La posture de William Morris se distingue totalement des utopies idéalistes fort prisées du XVIe au XIXe siècle, surtout en Angleterre. Elle est post-révolutionnaire. Il ne s’agit pas de faire l’analyse critique de la société et ensuite d’imaginer une Cité idéale, mais de décrire concrètement comment les gens ont inventé grâce à la révolution, mais après elle, un autre mode de vie.
Les nouvelles de nulle part écrites en 1891, peu de temps avant sa disparition, sont le jardin de la réconciliation de tous les antagonismes générés et exacerbées par le capitalisme. Oui, il est possible de vivre autrement, et la réconciliation entre ville et campagne est au cœur du dispositif.

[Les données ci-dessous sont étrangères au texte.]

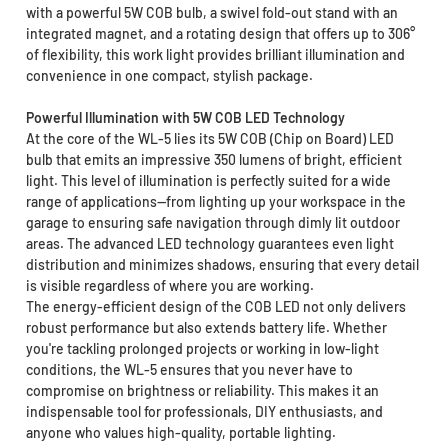
with a powerful 5W COB bulb, a swivel fold-out stand with an
integrated magnet, and a rotating design that offers up to 306°
of flexibility, this work light provides brilliant illumination and
convenience in one compact, stylish package.
Powerful Illumination with 5W COB LED Technology
At the core of the WL-5 lies its 5W COB (Chip on Board) LED
bulb that emits an impressive 350 lumens of bright, efficient
light. This level of illumination is perfectly suited for a wide
range of applications—from lighting up your workspace in the
garage to ensuring safe navigation through dimly lit outdoor
areas. The advanced LED technology guarantees even light
distribution and minimizes shadows, ensuring that every detail
is visible regardless of where you are working.
The energy-efficient design of the COB LED not only delivers
robust performance but also extends battery life. Whether
you're tackling prolonged projects or working in low-light
conditions, the WL-5 ensures that you never have to
compromise on brightness or reliability. This makes it an
indispensable tool for professionals, DIY enthusiasts, and
anyone who values high-quality, portable lighting.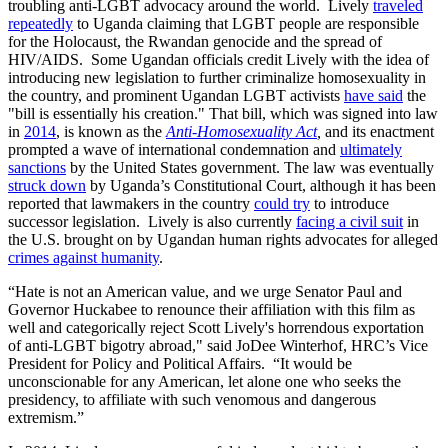
troubling anti-LGBT advocacy around the world. Lively
traveled
repeatedly
to Uganda claiming that LGBT people are responsible
for the Holocaust, the Rwandan genocide and the spread of
HIV/AIDS. Some Ugandan officials credit Lively with the idea of
introducing new legislation to further criminalize homosexuality in
the country, and prominent Ugandan LGBT activists
have said
the
"bill is essentially his creation." That bill, which was signed into law
in
2014
, is known as the
Anti-Homosexuality Act
,
and its enactment
prompted a wave of international condemnation and
ultimately
sanctions
by the United States government. The law was eventually
struck down
by Uganda’s Constitutional Court, although it has been
reported that lawmakers in the country
could try
to introduce
successor legislation. Lively is also currently
facing a civil suit
in
the U.S. brought on by Ugandan human rights advocates for alleged
crimes against humanity
.
“Hate is not an American value, and we urge Senator Paul and
Governor Huckabee to renounce their affiliation with this film as
well and categorically reject Scott Lively's horrendous exportation
of anti-LGBT bigotry abroad," said JoDee Winterhof, HRC’s Vice
President for Policy and Political Affairs. “It would be
unconscionable for any American, let alone one who seeks the
presidency, to affiliate with such venomous and dangerous
extremism.”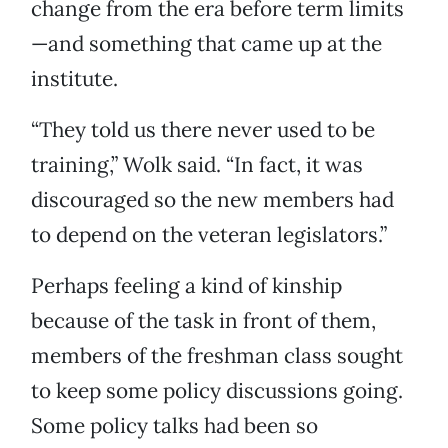
change from the era before term limits
—and something that came up at the
institute.
“They told us there never used to be
training,” Wolk said. “In fact, it was
discouraged so the new members had
to depend on the veteran legislators.”
Perhaps feeling a kind of kinship
because of the task in front of them,
members of the freshman class sought
to keep some policy discussions going.
Some policy talks had been so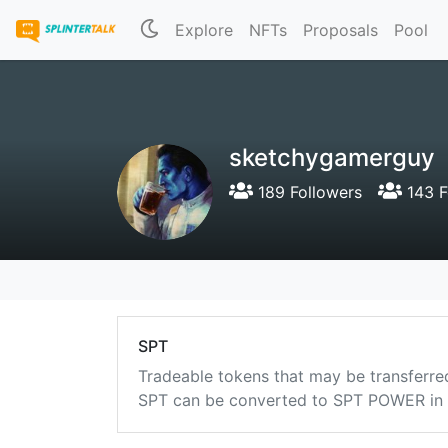
Explore
NFTs
Proposals
Pool
sketchygamerguy
189 Followers
143 F
SPT
Tradeable tokens that may be transferre
SPT can be converted to SPT POWER in a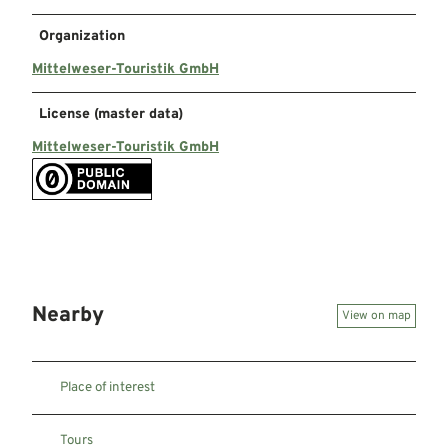
Organization
Mittelweser-Touristik GmbH
License (master data)
Mittelweser-Touristik GmbH
Nearby
View on map
Place of interest
Tours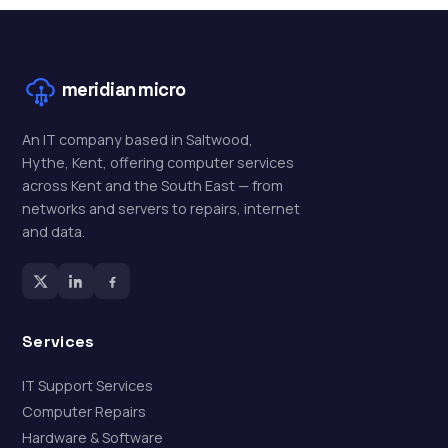
meridian
micro
An IT company based in Saltwood,
Hythe, Kent, offering computer services
across Kent and the South East — from
networks and servers to repairs, internet
and data.
Services
IT Support Services
Computer Repairs
Hardware & Software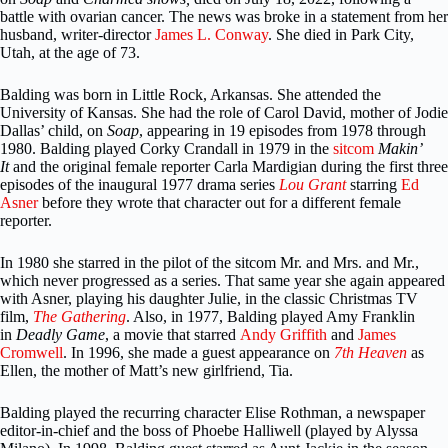
battle with ovarian cancer. The news was broke in a statement from her
husband, writer-director
James L. Conway
. She died in Park City,
Utah, at the age of 73.
Balding was born in Little Rock, Arkansas. She attended the
University of Kansas. She had the role of Carol David, mother of Jodie
Dallas’ child, on
Soap
, appearing in 19 episodes from 1978 through
1980. Balding played Corky Crandall in 1979 in the
sitcom
Makin’
It
and the original female reporter Carla Mardigian during the first three
episodes of the inaugural 1977 drama series
Lou Grant
starring
Ed
Asner
before they wrote that character out for a different female
reporter.
In 1980 she starred in the pilot of the sitcom Mr. and Mrs. and Mr.,
which never progressed as a series. That same year she again appeared
with Asner, playing his daughter Julie, in the classic Christmas TV
film,
The Gathering
. Also, in 1977, Balding played Amy Franklin
in
Deadly Game
, a movie that starred
Andy Griffith
and
James
Cromwell
. In 1996, she made a guest appearance on
7th Heaven
as
Ellen, the mother of Matt’s new girlfriend, Tia.
Balding played the recurring character Elise Rothman, a newspaper
editor-in-chief and the boss of Phoebe Halliwell (played by Alyssa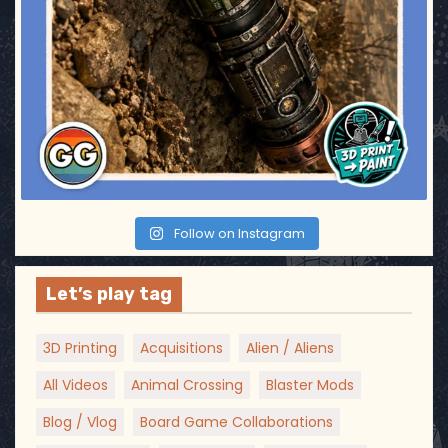
Follow on Instagram
Let’s play tag
3D Printing
Acquisitions
Alien / Aliens
All Videos
Animal Crossing
Blaster Mods
Blog / Vlog
Board Game Collaborations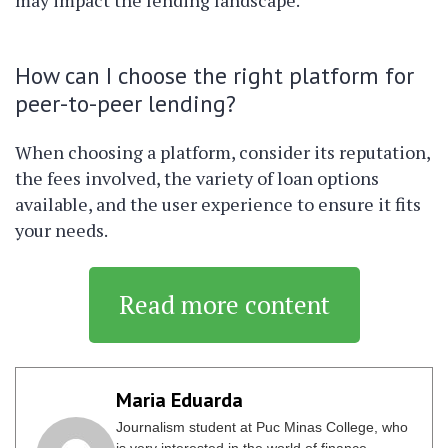
may impact the lending landscape.
How can I choose the right platform for
peer-to-peer lending?
When choosing a platform, consider its reputation,
the fees involved, the variety of loan options
available, and the user experience to ensure it fits
your needs.
Read more content
Maria Eduarda
Journalism student at Puc Minas College, who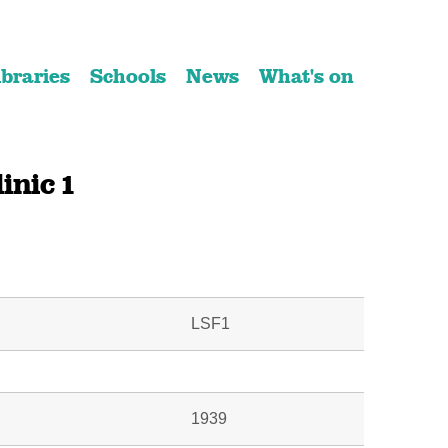
ibraries
Schools
News
What's on
inic 1
LSF1
1939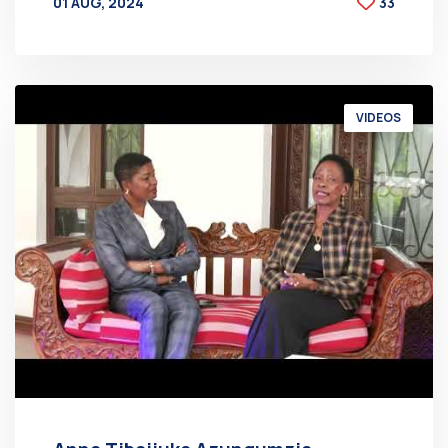
01 AUG, 2024
33
BY
AT
VIDEOS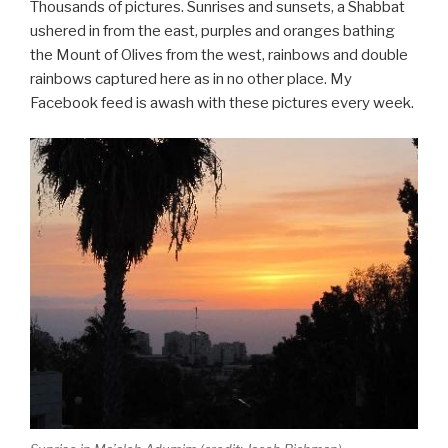
Thousands of pictures. Sunrises and sunsets, a Shabbat
ushered in from the east, purples and oranges bathing
the Mount of Olives from the west, rainbows and double
rainbows captured here as in no other place. My
Facebook feed is awash with these pictures every week.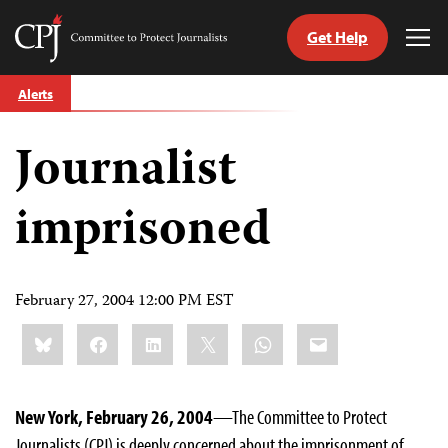
Get Help
Committee
Tog
to
Me
Skip
Protect
Alerts
to
Journalists
content
Journalist
tch
guage
imprisoned
February 27, 2004 12:00 PM EST
Share
Bluesky
Facebook
LinkedIn
X
WhatsApp
Email
this:
New York, February 26, 2004
—The Committee to Protect
Journalists (CPJ) is deeply concerned about the imprisonment of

Imaginez-vous fourbu sortant d’une réunion professionnelle, syndicale ou politique agitée. Vous vous allongez pour récupérer le long du fleuve. Vous vous réveillez : stupéfaction et même sidération ! L’atmosphère a changé, la lumière aussi. Glisse vers vous sur sa « gondole » un beau jeune homme qui fait office de batelier et va vous conduire vers cet autre monde où la beauté par la culture a sculpté des relations tranquilles entre les êtres.
Les femmes sont aussi remarquables et diverses que les jardins et leurs compagnons masculins.
William Morris nous transporte dans un mode irréel mais réalisé.
Cette réalisation passe par l’Art, l’Architecture et par le dépassement de la division du travail entre le travail manuel et le travail intellectuel.
C’est avec minutie qu’il nomme les variétés de rose, les espèces d’arbres, le chant des oiseaux.
Accompagnez William Morris sur l’eau qui traverse ces paysages humanisés et si conformes à la culture des jardins anglais, traversez le miroir des amours et entrevoyez ce monde du possible.
Peut-être découvrirez-vous, mes chères Consoeurs, mes chers Confrères, la fonction et l’Essence du Droit.
Le Droit, à l’instar de la politique qu’il accompagne est le miroir d’une société qui se déchire.
Nous servons et portons les armes des acteurs en conflit.
La société pacifiée, les armes du Droit seront suspendues aux clous des musées, mais nous deviendrons les compagnons chargés de faciliter les Relations Humaines.